The Pros and Cons of Life Insurance inside Your Super

The Pros and Cons of Life Insurance inside Your Super

Did you know that life insurance and TPD are automatically added through your superannuation? Yes, that’s right. There is Life Insurance inside your super.

It is essential to regularly check if the coverage amount and the policy type that you have is still suitable to your current situation. If you had a recent big life event, it’s important to go back to your policy type and check if it still fits your current requirements. Examples of these are getting married or divorced, having a baby, or recently changing jobs,

Types of Insurance Coverages inside Super

There are three main types of coverage inside of a super:

  1. Death Cover: This type of coverage is a lump sum amount that is given to your determined beneficiary during your death.
  2. TPD Insurance: In the unfortunate event that you become totally and permanently disabled because of a disease or injury which resulted to you not being able to work for a position that you are qualified for, you will receive a lump sum benefit.
  3. Income Protection: If you got into an accident or had an illness that prevented you from working longer than your waiting period, you will be provided a monthly benefit.

Pros and Cons of Life Insurance through Super

One of the biggest reasons why people take out insurance through their super is because there are no out-of-pocket costs. Your insurance gets paid from the fund, which means you don’t have to pay it through your taxable income.

But before you decide on whether to get life insurance through your super, below are some pros and cons:


  • Insurance through super is generally more convenient and easier to manage.
  • No out-of-pocket costs because premiums are paid through your super account instead of being taken from your personal account.
  • It generally includes three types of coverage: death cover, TPD, and income protection.
  • Tax deductible to the fund with a rate of 15%.


  • While it may be convenient, your insurance can be cancelled if your fund does not meet the $6,000 minimum and has been inactive in the last 16 months.
  • If you pay your premiums via your super fund, you may eventually have less money when you retire.
  • When you purchase your coverage through your super, own TPD and Trauma insurance are not included.
  • Non tax-dependent beneficiaries may have to pay up to 31.5% tax on the death benefit they will get when you pass away.

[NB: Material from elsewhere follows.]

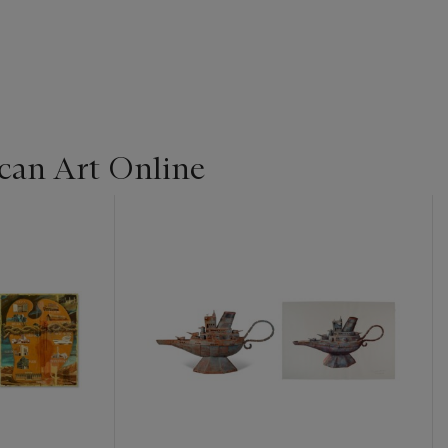
can Art Online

Is it worth it to Get Insurance via Your Super?

Determining whether it is worth it to get your insurance via your superannuation will all depend on you and your family’s unique requirements. Ask yourself if the coverage you have is enough to support your family in case you are unable to report to work due to illness, an injury or your death.

More importantly, keep in mind that it will be more challenging to claim life insurance inside of a super. You need to meet the insurance company’s terms and conditions plus the SIS condition of release.

Getting life insurance inside of your super is a decision that needs careful consideration. Make sure you do your research. This way, you can make the best decision for you and your loved ones.